The records below are to be returned exactly as written, minus their pictures.

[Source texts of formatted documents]
== Segment start ==
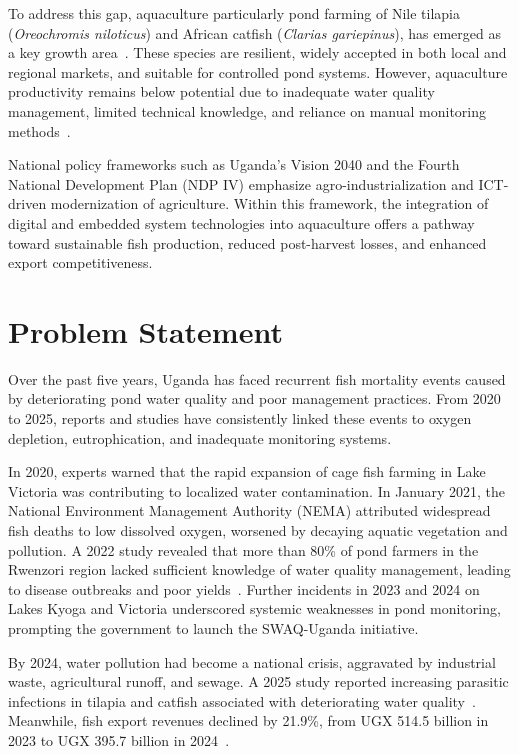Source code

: \documentclass[12pt,a4paper]{report}
\begin{document}
To address this gap, aquaculture particularly pond farming of Nile tilapia (\textit{Oreochromis niloticus}) and African catfish (\textit{Clarias gariepinus}), has emerged as a key growth area~\cite{aanyu2020potential}. These species are resilient, widely accepted in both local and regional markets, and suitable for controlled pond systems. However, aquaculture productivity remains below potential due to inadequate water quality management, limited technical knowledge, and reliance on manual monitoring methods~\cite{tumwesigye2022effect}. 

National policy frameworks such as Uganda’s Vision 2040 and the Fourth National Development Plan (NDP IV) emphasize agro-industrialization and ICT-driven modernization of agriculture. Within this framework, the integration of digital and embedded system technologies into aquaculture offers a pathway toward sustainable fish production, reduced post-harvest losses, and enhanced export competitiveness.


\section{Problem Statement}
Over the past five years, Uganda has faced recurrent fish mortality events caused by deteriorating pond water quality and poor management practices. From 2020 to 2025, reports and studies have consistently linked these events to oxygen depletion, eutrophication, and inadequate monitoring systems. 

In 2020, experts warned that the rapid expansion of cage fish farming in Lake Victoria was contributing to localized water contamination. In January 2021, the National Environment Management Authority (NEMA) attributed widespread fish deaths to low dissolved oxygen, worsened by decaying aquatic vegetation and pollution. A 2022 study revealed that more than 80\% of pond farmers in the Rwenzori region lacked sufficient knowledge of water quality management, leading to disease outbreaks and poor yields~\cite{tumwesigye2022effect}. Further incidents in 2023 and 2024 on Lakes Kyoga and Victoria underscored systemic weaknesses in pond monitoring, prompting the government to launch the SWAQ-Uganda initiative.

By 2024, water pollution had become a national crisis, aggravated by industrial waste, agricultural runoff, and sewage. \newpage \noindent A 2025 study reported increasing parasitic infections in tilapia and catfish associated with deteriorating water quality~\cite{mramba2023pond}. Meanwhile, fish export revenues declined by 21.9\%, from UGX 514.5 billion in 2023 to UGX 395.7 billion in 2024~\cite{DailyMonitor2025}. 
\end{document}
== Segment end ==
Response for this exercise
Source code

: \documentclass[12pt,a4paper]{report}
\begin{document}
To address this gap, aquaculture particularly pond farming of Nile tilapia (\textit{Oreochromis niloticus}) and African catfish (\textit{Clarias gariepinus}), has emerged as a key growth area~\cite{aanyu2020potential}. These species are resilient, widely accepted in both local and regional markets, and suitable for controlled pond systems. However, aquaculture productivity remains below potential due to inadequate water quality management, limited technical knowledge, and reliance on manual monitoring methods~\cite{tumwesigye2022effect}. 

National policy frameworks such as Uganda’s Vision 2040 and the Fourth National Development Plan (NDP IV) emphasize agro-industrialization and ICT-driven modernization of agriculture. Within this framework, the integration of digital and embedded system technologies into aquaculture offers a pathway toward sustainable fish production, reduced post-harvest losses, and enhanced export competitiveness.


\section{Problem Statement}
Over the past five years, Uganda has faced recurrent fish mortality events caused by deteriorating pond water quality and poor management practices. From 2020 to 2025, reports and studies have consistently linked these events to oxygen depletion, eutrophication, and inadequate monitoring systems. 

In 2020, experts warned that the rapid expansion of cage fish farming in Lake Victoria was contributing to localized water contamination. In January 2021, the National Environment Management Authority (NEMA) attributed widespread fish deaths to low dissolved oxygen, worsened by decaying aquatic vegetation and pollution. A 2022 study revealed that more than 80\% of pond farmers in the Rwenzori region lacked sufficient knowledge of water quality management, leading to disease outbreaks and poor yields~\cite{tumwesigye2022effect}. Further incidents in 2023 and 2024 on Lakes Kyoga and Victoria underscored systemic weaknesses in pond monitoring, prompting the government to launch the SWAQ-Uganda initiative.

By 2024, water pollution had become a national crisis, aggravated by industrial waste, agricultural runoff, and sewage. \newpage \noindent A 2025 study reported increasing parasitic infections in tilapia and catfish associated with deteriorating water quality~\cite{mramba2023pond}. Meanwhile, fish export revenues declined by 21.9\%, from UGX 514.5 billion in 2023 to UGX 395.7 billion in 2024~\cite{DailyMonitor2025}. 
\end{document}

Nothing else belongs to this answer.